Marjolijn de Wit; Pots Are Not People, 2015
Photo-based imagery in combination with raw, glazed, or photo-printed ceramic pieces to explore ideas of future archeology, the interpretation of history, and our relationship with nature and the built environment. De Wit’s ceramics evade specific clarification and instead hover between authentic remnants and evocative constructed objects. The artist inserts her counterfeit pieces onto encyclopedic images of vast landscapes, suggesting the subversion of history through archeological analysis.
The title of this book refers to Carol Kramer’s 1977 article “Pots and Peoples”. Kramer, a leading figure in ethno-archeology, posits that “ethnicity is a complex social identity that does not generally leave clear markers in the archaeological record”, a statement which acts as a catalyst for de Wit’s oeuvre. The artist’s fabricated remnants play homage to Kramer’s sentiment that archeological discoveries signify diverse and complex notions of economy and locale, as opposed to assuming a more static idea of culture.
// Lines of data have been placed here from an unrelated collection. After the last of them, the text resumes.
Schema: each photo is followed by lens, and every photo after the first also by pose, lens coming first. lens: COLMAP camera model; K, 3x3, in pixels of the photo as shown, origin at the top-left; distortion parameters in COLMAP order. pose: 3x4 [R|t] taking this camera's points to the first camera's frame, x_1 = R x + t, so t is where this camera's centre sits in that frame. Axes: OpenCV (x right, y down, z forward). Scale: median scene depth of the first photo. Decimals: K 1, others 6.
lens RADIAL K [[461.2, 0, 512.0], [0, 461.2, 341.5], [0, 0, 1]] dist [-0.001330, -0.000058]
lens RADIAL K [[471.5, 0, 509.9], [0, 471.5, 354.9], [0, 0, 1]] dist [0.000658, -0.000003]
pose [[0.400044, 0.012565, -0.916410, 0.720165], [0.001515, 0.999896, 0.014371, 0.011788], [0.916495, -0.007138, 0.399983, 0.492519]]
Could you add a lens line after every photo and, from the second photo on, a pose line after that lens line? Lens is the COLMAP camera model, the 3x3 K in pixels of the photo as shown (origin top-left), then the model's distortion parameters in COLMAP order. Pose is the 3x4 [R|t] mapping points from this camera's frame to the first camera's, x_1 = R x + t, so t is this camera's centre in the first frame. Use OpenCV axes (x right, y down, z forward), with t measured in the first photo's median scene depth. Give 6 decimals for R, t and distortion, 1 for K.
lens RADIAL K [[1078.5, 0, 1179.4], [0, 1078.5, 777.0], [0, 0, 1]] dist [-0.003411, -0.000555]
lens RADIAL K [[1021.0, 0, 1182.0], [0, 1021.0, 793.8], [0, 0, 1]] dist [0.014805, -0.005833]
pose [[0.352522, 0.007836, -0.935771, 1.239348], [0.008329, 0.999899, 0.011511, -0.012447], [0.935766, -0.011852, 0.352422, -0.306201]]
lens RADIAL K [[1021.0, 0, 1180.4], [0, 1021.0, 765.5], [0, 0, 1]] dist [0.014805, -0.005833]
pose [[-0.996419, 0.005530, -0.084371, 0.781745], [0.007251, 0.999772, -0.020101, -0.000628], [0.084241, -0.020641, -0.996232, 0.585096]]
De Wit’s ceramic components reference contemporary architecture as well as evoking the ancient and historicized. Ultimately, her collaged aesthetic fuses modern and traditional materials to concoct a meta-archeological compendium of our modern world. By providing only pieces of a whole, the artist shifts between historical purveyor and visual trickster, leaving us to imagine not only her conjured histories, but also how others will eventually imagine ours.